Dataset content:
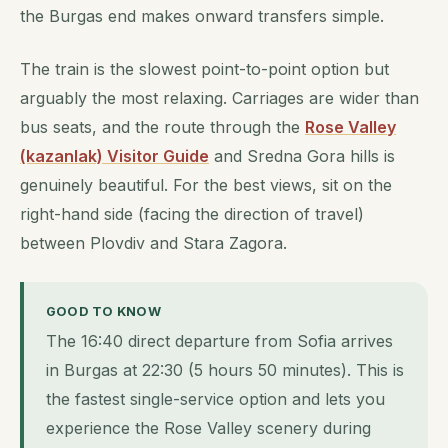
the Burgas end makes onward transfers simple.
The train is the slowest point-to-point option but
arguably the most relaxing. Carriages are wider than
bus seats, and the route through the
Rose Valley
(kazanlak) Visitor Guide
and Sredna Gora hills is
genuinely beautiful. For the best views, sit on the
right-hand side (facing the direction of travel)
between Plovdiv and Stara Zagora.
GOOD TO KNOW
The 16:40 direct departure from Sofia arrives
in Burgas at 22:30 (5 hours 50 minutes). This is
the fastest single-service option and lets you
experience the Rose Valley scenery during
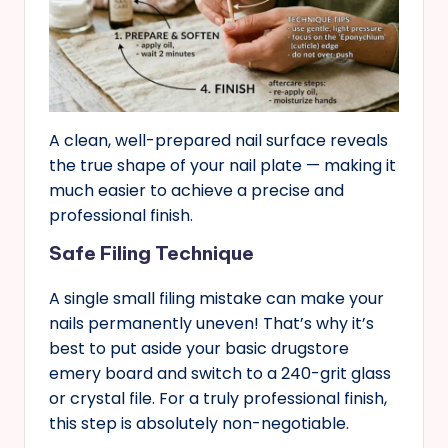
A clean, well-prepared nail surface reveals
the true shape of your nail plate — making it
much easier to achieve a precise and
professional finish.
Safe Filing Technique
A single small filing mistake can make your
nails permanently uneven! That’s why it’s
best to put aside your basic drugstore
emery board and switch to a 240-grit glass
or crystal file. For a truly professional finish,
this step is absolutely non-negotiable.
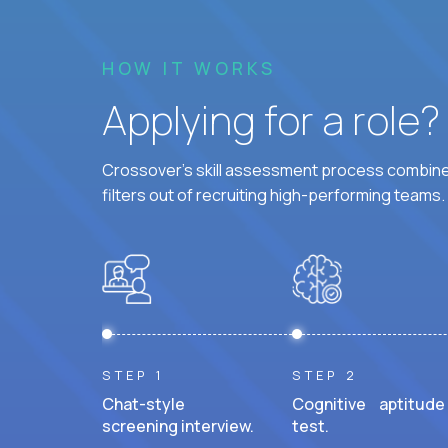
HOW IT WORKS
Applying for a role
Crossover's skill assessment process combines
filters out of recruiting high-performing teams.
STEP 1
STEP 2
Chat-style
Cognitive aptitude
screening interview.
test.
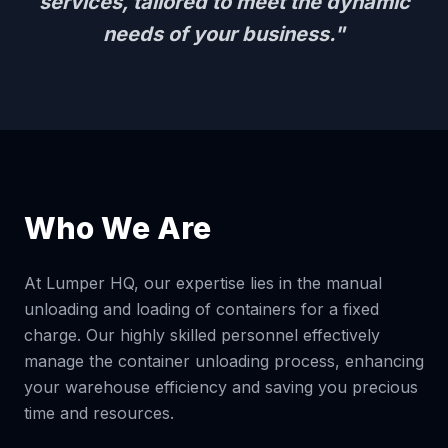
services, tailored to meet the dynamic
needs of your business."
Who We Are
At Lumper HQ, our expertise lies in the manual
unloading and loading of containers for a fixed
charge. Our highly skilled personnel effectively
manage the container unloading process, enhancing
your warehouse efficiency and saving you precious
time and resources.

==

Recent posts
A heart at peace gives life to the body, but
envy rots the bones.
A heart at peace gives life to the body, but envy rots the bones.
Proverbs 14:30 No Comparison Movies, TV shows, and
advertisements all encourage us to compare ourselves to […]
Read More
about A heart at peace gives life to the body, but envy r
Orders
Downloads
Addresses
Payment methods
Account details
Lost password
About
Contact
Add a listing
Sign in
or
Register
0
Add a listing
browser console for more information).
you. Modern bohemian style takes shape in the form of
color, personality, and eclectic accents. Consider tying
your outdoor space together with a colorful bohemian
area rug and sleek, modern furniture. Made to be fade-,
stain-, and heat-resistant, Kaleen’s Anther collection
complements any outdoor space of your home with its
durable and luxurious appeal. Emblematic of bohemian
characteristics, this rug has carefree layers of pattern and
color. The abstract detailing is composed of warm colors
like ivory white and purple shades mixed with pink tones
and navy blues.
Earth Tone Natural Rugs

Problem: Over the whole of the material above, count the lines that contain the word "unloading"; give only the number.

Response: 2